» Entries provided

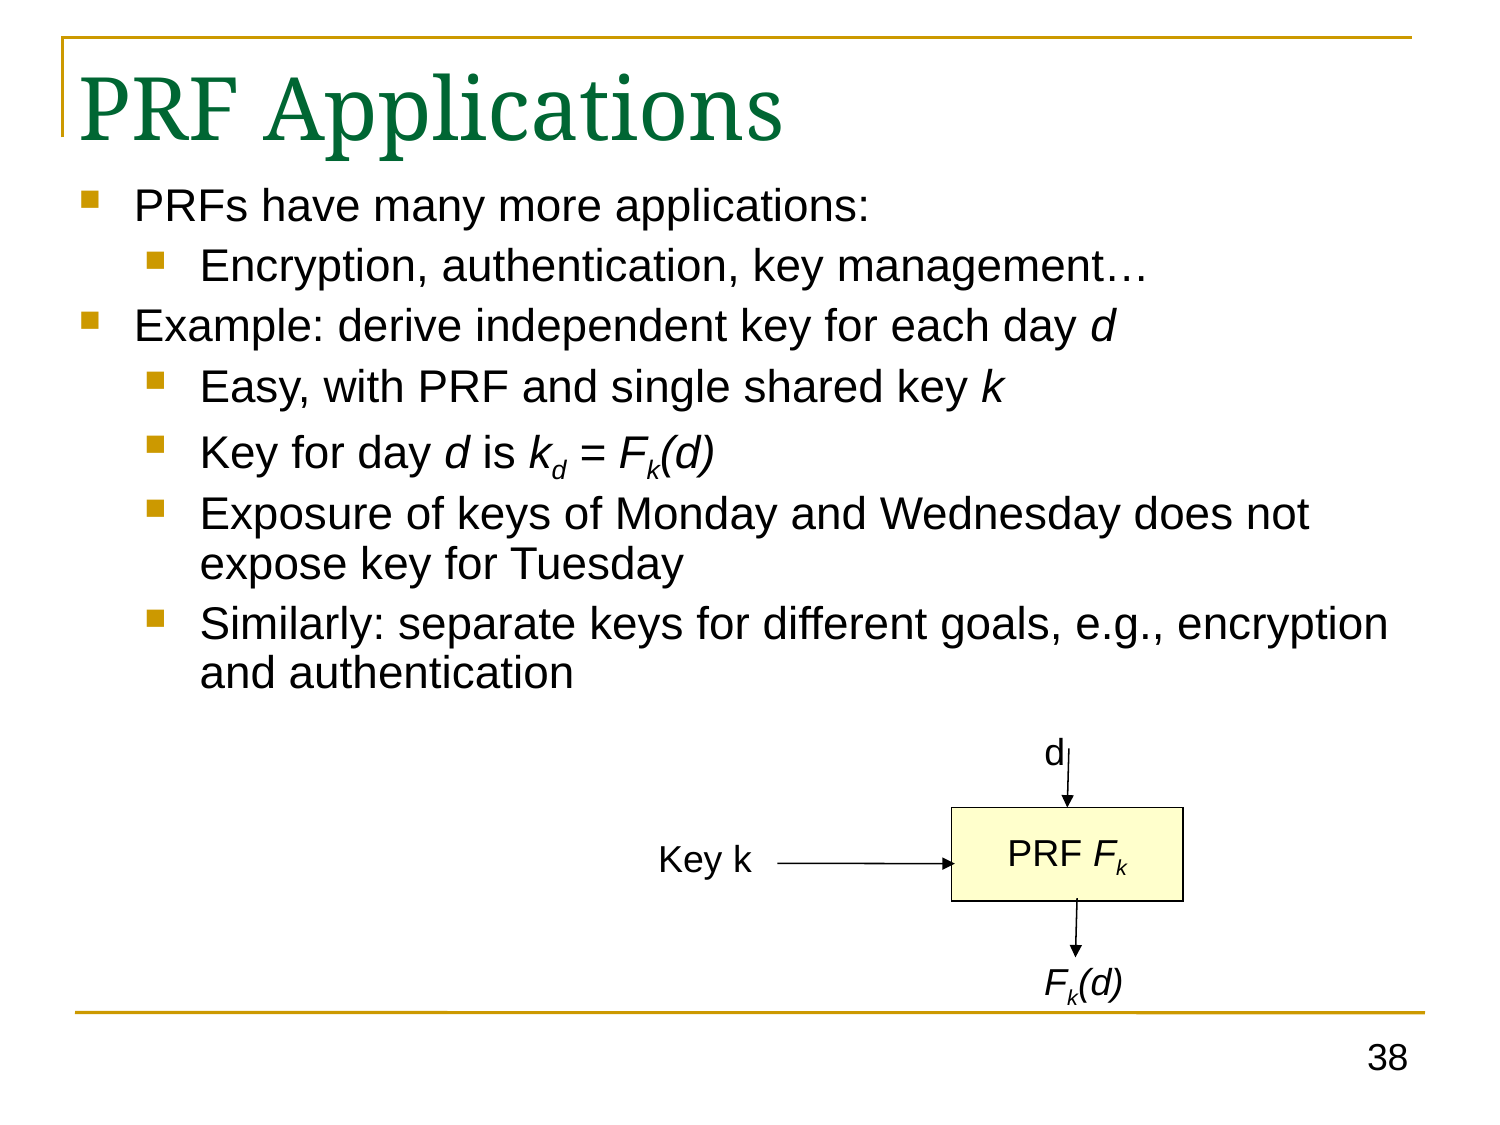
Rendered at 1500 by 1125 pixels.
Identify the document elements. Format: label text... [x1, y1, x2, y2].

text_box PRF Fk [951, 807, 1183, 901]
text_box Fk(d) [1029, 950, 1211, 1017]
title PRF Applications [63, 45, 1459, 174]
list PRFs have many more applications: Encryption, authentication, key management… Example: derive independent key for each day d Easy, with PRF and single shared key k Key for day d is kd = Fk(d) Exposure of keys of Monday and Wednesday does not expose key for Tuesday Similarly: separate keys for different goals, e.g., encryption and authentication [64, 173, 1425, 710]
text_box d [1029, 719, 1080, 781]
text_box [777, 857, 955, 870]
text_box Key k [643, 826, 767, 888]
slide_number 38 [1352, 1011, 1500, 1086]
==
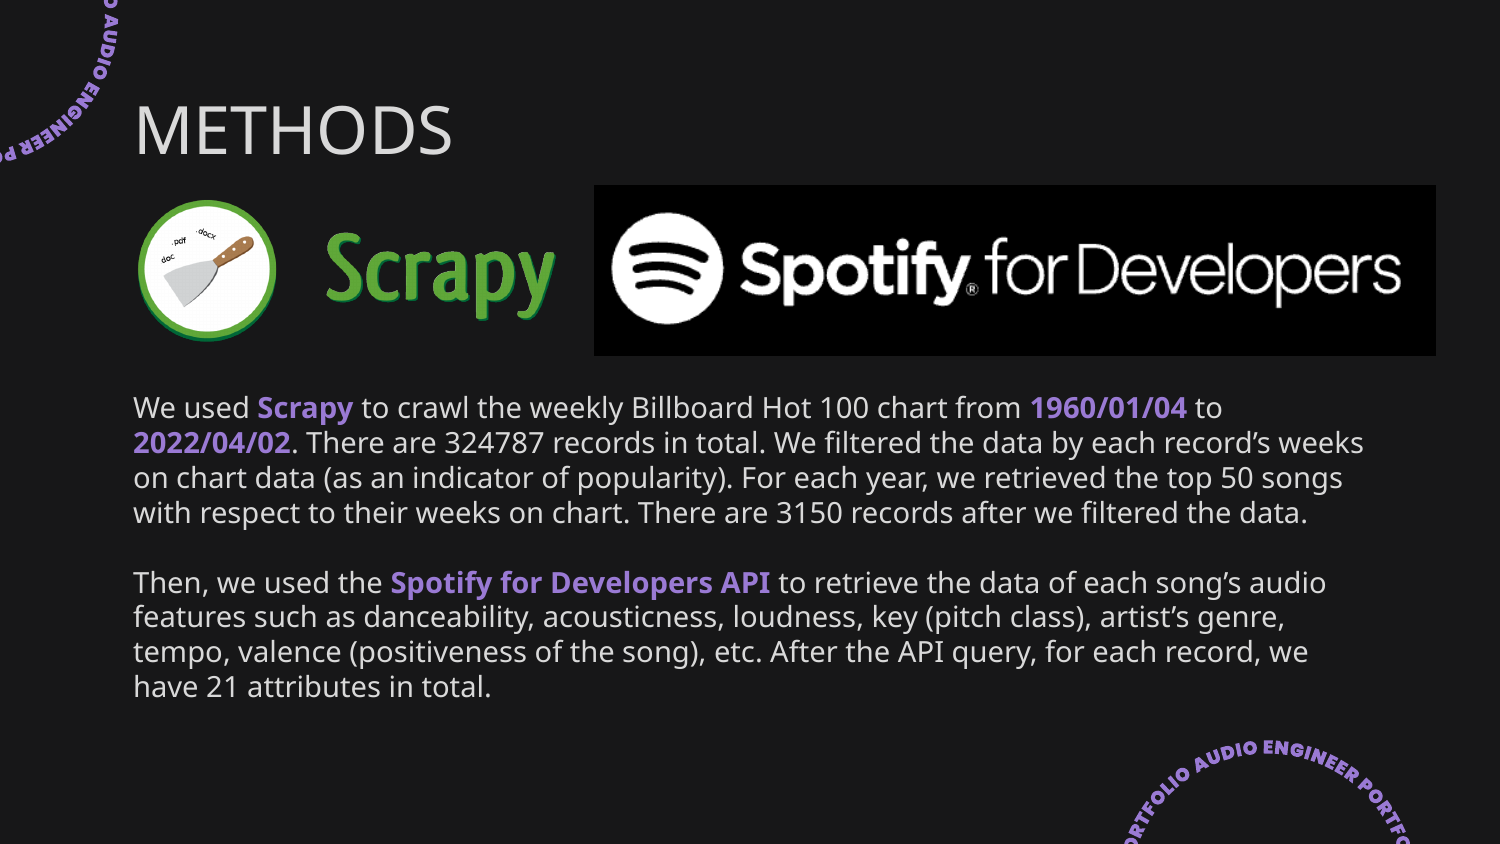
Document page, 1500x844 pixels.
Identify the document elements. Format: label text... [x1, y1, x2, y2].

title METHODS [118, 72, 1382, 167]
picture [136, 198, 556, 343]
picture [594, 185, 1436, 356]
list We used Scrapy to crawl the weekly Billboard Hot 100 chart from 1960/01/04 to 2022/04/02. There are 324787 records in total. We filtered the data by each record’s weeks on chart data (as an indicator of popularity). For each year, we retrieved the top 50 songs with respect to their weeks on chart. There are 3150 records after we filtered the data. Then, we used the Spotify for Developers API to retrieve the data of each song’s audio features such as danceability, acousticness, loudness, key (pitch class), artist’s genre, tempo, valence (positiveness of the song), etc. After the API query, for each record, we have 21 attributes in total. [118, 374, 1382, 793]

» Assigned task
State how many lines in the entries above hold the word "pixels", with no further text.

» Written reply
2